Inmates cultivate moss — and new interests in life
Seattle Times staff reporter
LITTLEROCK, Thurston County — It doesn't require sharp tools to tend. It grows in the darkest, starkest environments. It pops with color — and for some, hope.
It's moss. Perhaps the perfect plant for prisons. At least that's what Evergreen State College scientist Nalini Nadkarni figured when she enlisted inmates at the Cedar Creek Corrections Center to help with her moss research.
For two years, a procession of prisoners have watered, rotated, weighed and collected data on trays of forest moss. Some have considered it another pointless chore. But others have filled notebooks with data and remembered scientific names. One former prisoner even took to keeping moss under his bed for closer daily observation.
The point, Nadkarni said, is to find out whether moss can be commercially grown for florists. She wants to put a stop to the organized gangs that illegally strip it from Northwest forests — a problem that's gotten so bad that the U.S. Forest Service is enacting new rules to limit harvests and give local landowners better control.
Her "kooky" idea of enlisting prisoners came from wondering who had the time and space to grow moss and the need for more interaction with nature. When she contacted prison officials, she was surprised to find them receptive.
The minimum-security men's prison, in a state forest 23 miles southwest of Olympia, is home to about 400 people who have four years or less remaining on their sentences.
Since arriving 18 months ago, Superintendent Dan Pacholke has been transforming the prison into a model of sustainability: In the past year, prisoners grew and ate 7,200 pounds of organic vegetables, collected thousands of gallons of rainwater and recycled 27 tons of garbage. They also tended a worm farm and looked after the prison turtle.
"Gardening is a nurturing kind of activity; it's calming," Pacholke said. "It's a nice complement to the overall mission of the facility."

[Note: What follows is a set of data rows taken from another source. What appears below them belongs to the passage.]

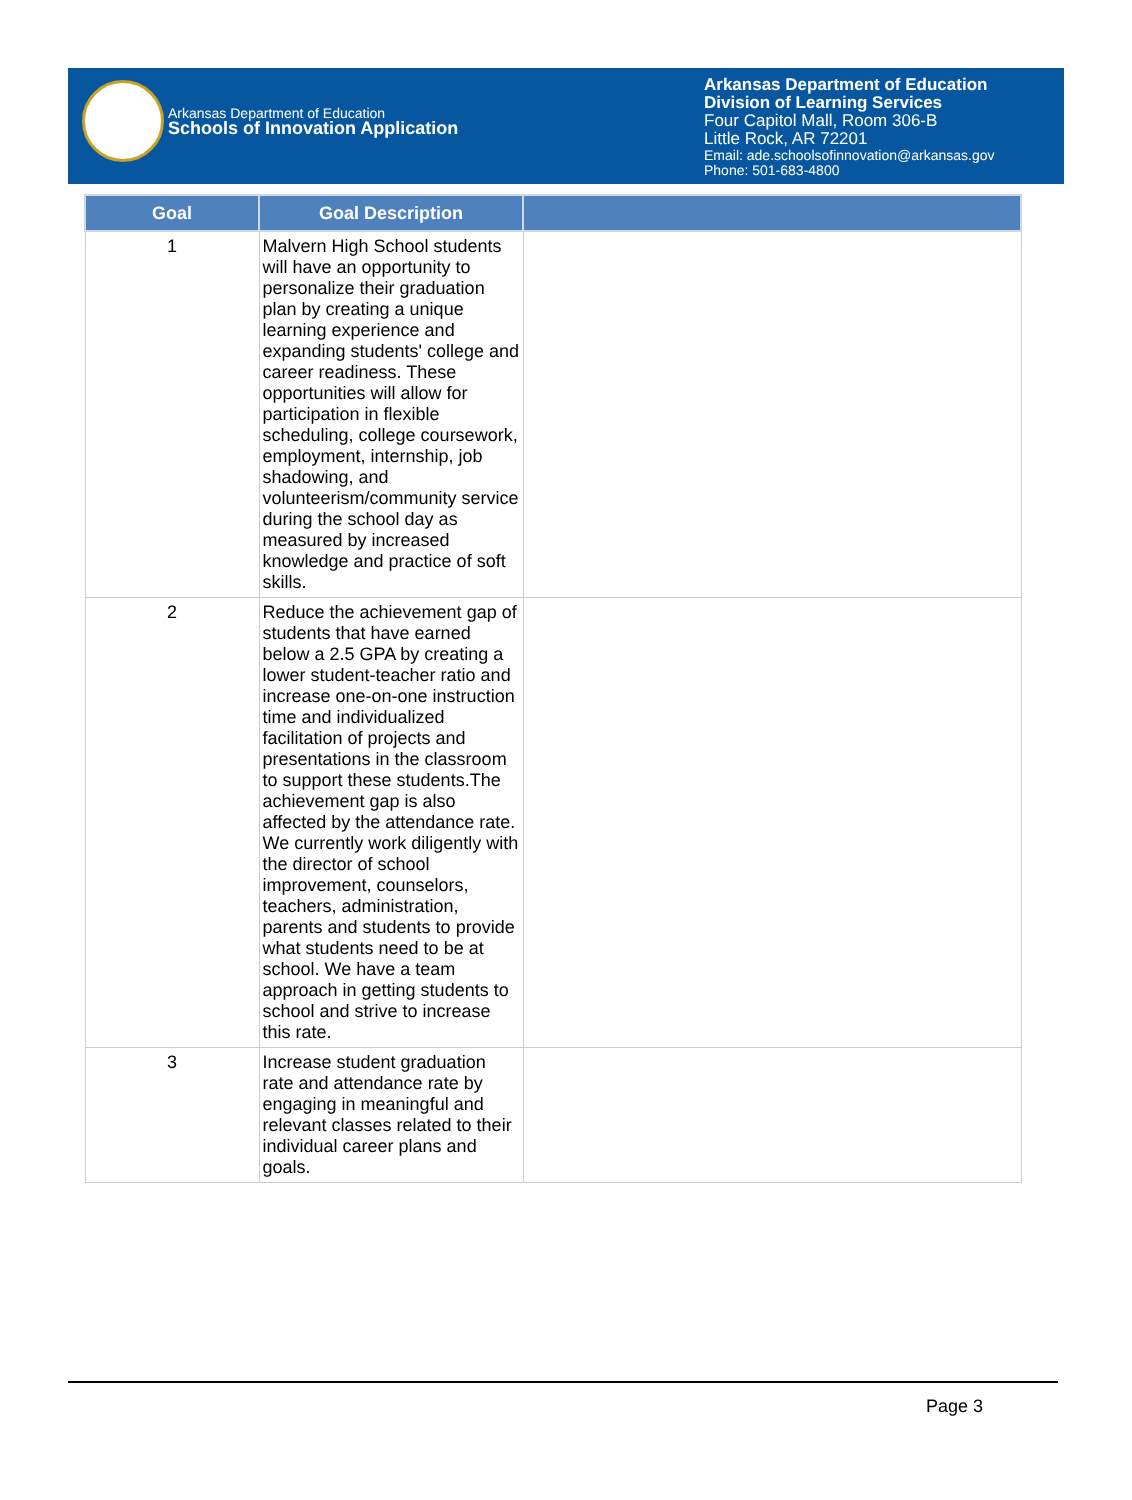Arkansas Department of Education
Schools of Innovation Application
Arkansas Department of Education
Division of Learning Services
Four Capitol Mall, Room 306-B
Little Rock, AR 72201
Email: ade.schoolsofinnovation@arkansas.gov
Phone: 501-683-4800
| Goal | Goal Description | |
| --- | --- | --- |
| 1 | Malvern High School students will have an opportunity to personalize their graduation plan by creating a unique learning experience and expanding students' college and career readiness. These opportunities will allow for participation in flexible scheduling, college coursework, employment, internship, job shadowing, and volunteerism/community service during the school day as measured by increased knowledge and practice of soft skills. | |
| 2 | Reduce the achievement gap of students that have earned below a 2.5 GPA by creating a lower student-teacher ratio and increase one-on-one instruction time and individualized facilitation of projects and presentations in the classroom to support these students.The achievement gap is also affected by the attendance rate. We currently work diligently with the director of school improvement, counselors, teachers, administration, parents and students to provide what students need to be at school. We have a team approach in getting students to school and strive to increase this rate. | |
| 3 | Increase student graduation rate and attendance rate by engaging in meaningful and relevant classes related to their individual career plans and goals. | |
Page 3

It's also a way to save money and keep prisoners occupied, he said.
Do prison officials worry that inmates could put their skills to illegal use?
"The ones that grew mushrooms and pot, they're excellent. They really know how to grow stuff," said Georgia Harvey, the correctional-program manager. "They're my best gardeners; they are excellent gardeners."
"Trial and error"
On a recent visit to the prison, Nadkarni showed up wearing different socks ("chaos theory," she explained), bubbling with energy and curiosity. A self-described Hindu-Jew, she has a doctorate in forest ecology from the University of Washington, a fascination with life in the treetops and a determination to share her love of science with ordinary people.
She was escorted to the greenhouse, where inmate Jeff Curbow was tending the plants and moss, for token prison wages of about 35 cents an hour. Nadkarni admired a gourd covered in dry moss that a former prisoner made.
Curbow said he rotates the moss once a month. To replicate natural conditions, inmates used to capture rainwater that had dripped through nearby trees by using funnels and two-liter Pepsi bottles, he said. They had to stop when the trees were cut down.
"Growing stuff is all trial and error," said Curbow, who'll be released next summer after serving several years for burglary. "You pick up a little stuff each year and it grows better."
Curbow said he repaired and improved a watering system for the moss, after previous inmates built a special hut for it.
"We experimented with how we could grow it in the best conditions," former inmate Wayne Hudspeth explained later. "What we did is we started it out in the greenhouse, and we knew it couldn't be under the direct sunlight, so we put it under shaded tables. But it was too hot and humid. So we built a little shelter and made sure we watered them every day to make them stay moist."
Hudspeth, who served time for theft, said he took out books on moss and was amazed to discover there are hundreds of varieties growing in the Pacific Northwest and that a single plant can live for generations. He started observing moss in his room.
"I'd put some in the window, then come in for lunch, then put some under my bed and in different places in the room to see if the growth was different," he said. "And it was."
Hudspeth kept his notes away from other inmates working with the moss. "I didn't want to influence them by telling them what I thought was going on," he said. "In case they were seeing things differently than I was."
Nadkarni said she was astonished when Hudspeth came up with such good ideas about how to conduct objective research.
"The turning point for me was volunteer-appreciation night at the prison," Nadkarni said. "Wayne spoke about the moss-growing project, saying, 'It gives me hope and will help sustain me when I get out of here.' I was bowled over he felt so strongly about it."
Nadkarni said the money for her moss research is running out, but she's applying for more grants. She thinks moss can probably be grown commercially if people are prepared to pay a premium for sustainability. The biggest drawback? It grows very slowly.
Curbow said that when he gets out next summer, he hopes to run his parents' Orting farm and to perhaps build garden shelters and gazebos.
Hudspeth, meanwhile, is also determined to stay straight. He's landed a supervisory job at a mushroom farm in Lacey and has employed several other former inmates. He's also taking horticulture classes at South Puget Sound Community College.
"I hope they get funding because I'd truly like to be ... a part of that," Hudspeth said. "I was very excited about it, and I still am."